Fred Smith QC, the Callenders & Co attorney and partner, said such an economic model would help to attract investors and visitors from the United States and elsewhere, many of whom were attracted to environmentally-friendly destinations.
He argued that it would also create many more sustainable, high-paying jobs, than the current development approach being employed in the Bahamas.
Mr Smith was responding to Khaalis Rolle, minister of state for investments, who had expressed concern to Tribune Business that the numerous Judicial Review actions he has led on behalf of environmental activists were impeding legitimate developers, and undermining jobs and economic benefits for Bahamians.
“What Mr Rolle fails to understand is that a ‘green economy’, in which the Government invests in training and human resources development of a cadre of Bahamian professionals in biodiversity, architecture and construction, and environmental regulatory agencies, would create a far greater permanent establishment of meaningful and dignified jobs for Bahamians,” Mr Smith told Tribune Business.
“It would create a green economy, in which regulated and controlled sustainable development is the preeminent feature, and which would cause the Bahamas to be one of the most desirable and affordable locations and investment environments in the world.”
Mr Smith said the Bahamas “sits on the doorstep of the American gold mine”, which he described as the south Florida economy, adding that a so-called ‘green economy’ would attract greater investment and visitor numbers from the state.
“If we would simply adopt a green and environmentally regulated development policy, there would be no end of job opportunities, foreign direct investment, legitimate and transparent processes.
“There would be opportunities galore for the future employment of thousands of Bahamians and those coming out of school,” he added.
“A green economy, an environmentally-respectful economy, creates jobs. It doesn’t stop development; it promotes development. The PLP and FNM’s myopic, medieval and secretive approach to development in the Bahamas is what creates adversity.”

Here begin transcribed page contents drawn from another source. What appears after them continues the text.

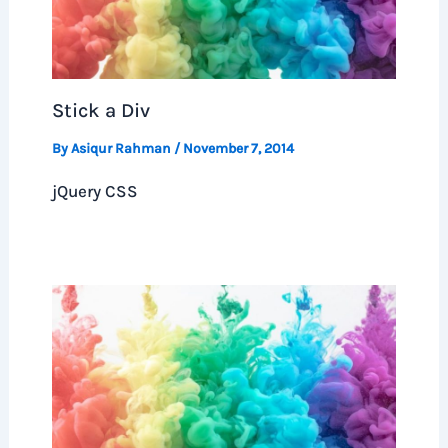
Stick a Div
By
Asiqur Rahman
/
November 7, 2014
jQuery CSS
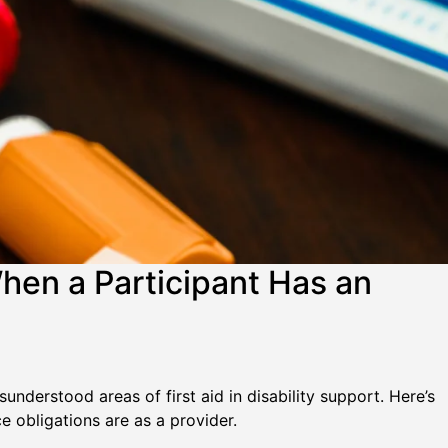
hen a Participant Has an
understood areas of first aid in disability support. Here’s
obligations are as a provider.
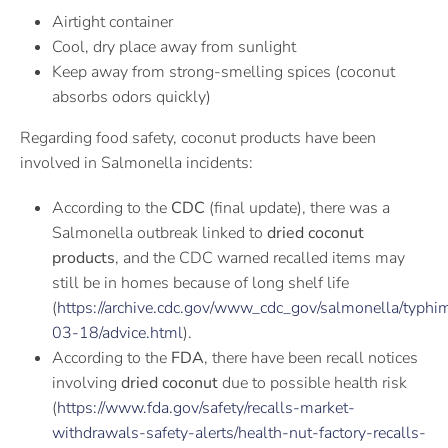
Airtight container
Cool, dry place away from sunlight
Keep away from strong-smelling spices (coconut
absorbs odors quickly)
Regarding food safety, coconut products have been
involved in Salmonella incidents:
According to the
CDC
(final update), there was a
Salmonella outbreak linked to
dried coconut
products
, and the CDC warned recalled items may
still be in homes because of long shelf life
(
https://archive.cdc.gov/www_cdc_gov/salmonella/typhi
03-18/advice.html
).
According to the
FDA
, there have been recall notices
involving
dried coconut
due to possible health risk
(
https://www.fda.gov/safety/recalls-market-
withdrawals-safety-alerts/health-nut-factory-recalls-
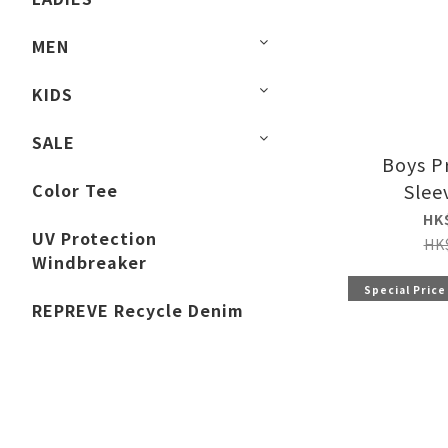
MEN
KIDS
SALE
Boys P
Color Tee
Slee
HK
UV Protection
HK
Windbreaker
Special Price
REPREVE Recycle Denim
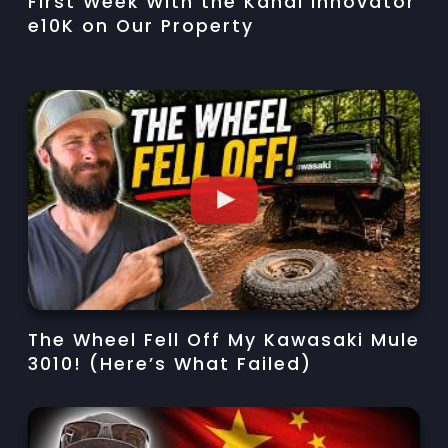
First Week With the Kandi Innovator
e10K on Our Property
The Wheel Fell Off My Kawasaki Mule
3010! (Here’s What Failed)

Mr Smith said the Save the Bays group, for which he is the legal director, supported development that was properly regulated, environmentally and socially friendly, and sustainable.

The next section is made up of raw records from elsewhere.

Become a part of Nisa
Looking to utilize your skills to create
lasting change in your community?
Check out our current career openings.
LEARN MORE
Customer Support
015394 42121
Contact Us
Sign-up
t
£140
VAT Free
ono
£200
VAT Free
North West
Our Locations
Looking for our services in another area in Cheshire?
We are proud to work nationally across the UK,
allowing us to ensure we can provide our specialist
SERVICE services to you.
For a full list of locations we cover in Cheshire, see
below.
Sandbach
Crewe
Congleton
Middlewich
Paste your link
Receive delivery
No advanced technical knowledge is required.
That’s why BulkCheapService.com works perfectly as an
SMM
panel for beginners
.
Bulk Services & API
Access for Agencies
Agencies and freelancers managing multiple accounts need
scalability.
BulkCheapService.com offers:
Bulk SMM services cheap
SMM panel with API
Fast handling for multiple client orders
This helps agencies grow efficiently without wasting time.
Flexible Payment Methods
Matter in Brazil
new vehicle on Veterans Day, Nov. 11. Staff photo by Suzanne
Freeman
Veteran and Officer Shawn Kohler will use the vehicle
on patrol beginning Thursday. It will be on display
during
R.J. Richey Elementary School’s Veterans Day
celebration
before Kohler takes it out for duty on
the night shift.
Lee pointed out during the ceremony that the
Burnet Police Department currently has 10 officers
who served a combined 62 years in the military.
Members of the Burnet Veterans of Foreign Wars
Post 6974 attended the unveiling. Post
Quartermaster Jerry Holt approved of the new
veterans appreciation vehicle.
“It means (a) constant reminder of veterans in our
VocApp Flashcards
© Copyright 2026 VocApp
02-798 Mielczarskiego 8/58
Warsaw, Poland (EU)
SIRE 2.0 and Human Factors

“We realise, of course, that development and growth is necessary to promote jobs and opportunities for Bahamians,” he added.

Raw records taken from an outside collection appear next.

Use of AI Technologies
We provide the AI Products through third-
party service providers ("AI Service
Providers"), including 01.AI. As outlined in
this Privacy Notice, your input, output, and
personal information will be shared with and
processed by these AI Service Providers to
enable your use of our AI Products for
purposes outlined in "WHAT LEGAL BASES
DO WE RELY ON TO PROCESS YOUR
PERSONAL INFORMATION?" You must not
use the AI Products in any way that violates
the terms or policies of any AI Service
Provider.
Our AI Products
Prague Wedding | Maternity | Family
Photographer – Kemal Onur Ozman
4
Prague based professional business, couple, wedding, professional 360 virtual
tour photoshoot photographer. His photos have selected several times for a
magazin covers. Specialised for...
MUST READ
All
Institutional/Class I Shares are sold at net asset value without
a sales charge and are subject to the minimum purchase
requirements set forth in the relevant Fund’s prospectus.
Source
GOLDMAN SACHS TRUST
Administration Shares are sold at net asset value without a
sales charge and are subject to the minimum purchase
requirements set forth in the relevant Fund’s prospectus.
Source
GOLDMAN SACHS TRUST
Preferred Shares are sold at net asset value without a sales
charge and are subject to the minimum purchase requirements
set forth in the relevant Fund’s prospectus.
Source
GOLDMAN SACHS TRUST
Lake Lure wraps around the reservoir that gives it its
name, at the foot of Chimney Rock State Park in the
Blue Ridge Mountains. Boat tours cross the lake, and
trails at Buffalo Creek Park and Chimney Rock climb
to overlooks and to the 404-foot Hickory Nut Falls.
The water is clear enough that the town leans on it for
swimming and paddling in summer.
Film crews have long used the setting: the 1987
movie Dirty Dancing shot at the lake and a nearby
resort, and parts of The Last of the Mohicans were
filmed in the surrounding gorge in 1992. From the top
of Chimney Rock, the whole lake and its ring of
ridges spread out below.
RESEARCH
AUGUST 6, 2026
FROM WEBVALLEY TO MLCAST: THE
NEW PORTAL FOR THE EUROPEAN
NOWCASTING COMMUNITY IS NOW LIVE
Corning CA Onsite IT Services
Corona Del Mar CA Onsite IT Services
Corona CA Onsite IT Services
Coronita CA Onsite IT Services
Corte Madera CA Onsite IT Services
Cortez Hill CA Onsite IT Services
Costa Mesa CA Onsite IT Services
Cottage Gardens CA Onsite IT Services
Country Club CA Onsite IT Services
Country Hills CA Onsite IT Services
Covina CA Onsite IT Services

“We encourage regulated, environmentally sustainable development, and we will always continue to oppose secretive, disrespectful, disproportionate, socially destructive and culturally inappropriate development.”
Mr Smith suggested that foreign developers, especially Americans, appreciated a regulated environment, given that at home they were accustomed to having to obtain federal, state and city approvals for all their projects.
“In Miami, you cannot put up a picket fence without consultation with your neighbours,” he added.